Он кивнул. После вчерашнего пребывания в четырех стенах захотелось на воздух, тем более, что погода была теплая.
Быстро выпив чаю и съев кусок хлеба, он надел на себя старое зимнее пальто, вязанную Агриппиной шапку немецкой шерсти, обмотался шарфом и, опираясь на ее руку, под радостное повизгиванье Моншерки, вышел во двор. Солнце его ослепило. Как же хорош, как по – новому сладок был божий мир! Раскладная кровать была поставлена там же, где обыкновенно располагался зеленый диван, – под двумя обычно облезлыми дворовыми деревцами. Сегодня же они приняли совсем другой вид – зазеленели каким – то фиолетовым цветом, приосанились. Стало понятно, что это тополя.
Когда, подоткнув его со всех сторон одеялом, Агриппина ушла, уводя с собой Моншерку, Висяша закрыл глаза. Этой минуты он ждал все утро. Ему хотелось остаться одному и вспоминать. Записка разбередила душу, напоминая о той, которую он не забывал все эти годы, месяцы, часы и мгновения своей жизни: Сашенька…
Сашенькой он звал ее про себя; на людях же и даже наедине, в те редкие минуты, когда они оставались вдвоем, – только Александра Александровна. Как же не подходило это громоздкое имя ей, двадцатилетней – столько ей было, когда он впервые ее увидел, – земному ангелу. Ему она – тогдашняя – напомнила Ребекку с литографии, купленной им, еще студентом, в лавке старьевщика. Ребекку из романа «Иваное» Вальтера Скотта, с тем же печальным и одухотворенным лицом, каким наделил прекрасную еврейку неизвестный художник. Однако было в ней и еще что – то, проявляющееся со временем все заметнее, и это «что – то» впоследствии слилось в его сознании с еще одним художественным творением.
Прошлым летом, по дороге из Зальцбрунна в Париж, посетил он Дрезден, а в нем прославленную галерею, где видел Рафаэлеву «Мадонну». Первая мысль была: это она, Сашенька. При всей простоте были в этой божественной женщине аристократизм и царственность, а еще – сознание своей великой силы и равнодушие, а, может, и презрение к окружающей (хотя и невидимой) толпе… Как сумел художник подсмотреть эти черты, скрытые за ангельским ликом? И ведь сколькие обманулись – тот же Жуковский, видевший в «Сикстинской» исключительно божественное и святое…

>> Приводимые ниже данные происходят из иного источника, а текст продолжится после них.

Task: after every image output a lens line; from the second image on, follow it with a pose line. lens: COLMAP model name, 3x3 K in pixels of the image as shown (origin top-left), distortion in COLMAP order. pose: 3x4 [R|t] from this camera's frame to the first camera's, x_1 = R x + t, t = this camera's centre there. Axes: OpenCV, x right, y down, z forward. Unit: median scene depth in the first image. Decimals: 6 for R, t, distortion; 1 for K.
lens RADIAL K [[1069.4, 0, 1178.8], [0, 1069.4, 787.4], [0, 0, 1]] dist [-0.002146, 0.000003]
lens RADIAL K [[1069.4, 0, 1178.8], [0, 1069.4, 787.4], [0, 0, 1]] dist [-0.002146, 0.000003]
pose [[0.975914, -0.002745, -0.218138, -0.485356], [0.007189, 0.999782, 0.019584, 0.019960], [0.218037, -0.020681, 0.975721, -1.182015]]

Впрочем, думать, анализировать, сличать черты мог он только в отдалении, рядом же – терялся, краснел, путался в словах… Их было четыре сестры, четыре неземных существа: Любовь, Варвара, Татьяна и она, самая младшая, Сашенька. А ввел его в дом, привез в родовое именье Прямухино их старший брат, Мишель Бакунин… И если бы не он и не это райское место, кто знает, что случилось бы с Висяшей. То было очередное тяжкое для него время. Катастрофическое. Журнал «Телескоп» вместе с его главным редактором Надеждиным, пригревшим Висяшу, давшим работу, кров, возможность писать и печататься, пошел ко дну. Бурю вызвало «Философическое письмо», опубликованное в журнале без подписи. Но и при отсутствии подписи вся Москва знала, что автор его Петр Чаадаев, и вся Москва громко возмущалась его непатриотическими жесткими высказываниями.
«Мы живем лишь в самом ограниченном настоящем без прошедшего и без будущего, среди плоского застоя», – писал он.
«По мере движения вперед пережитое пропадает для нас безвозвратно», – писал он.
«Века и поколения протекли для нас бесследно», – писал он.
И наконец:
«Мы принадлежим к тем народам, которые… существуют лишь для того, чтобы преподать великий урок миру».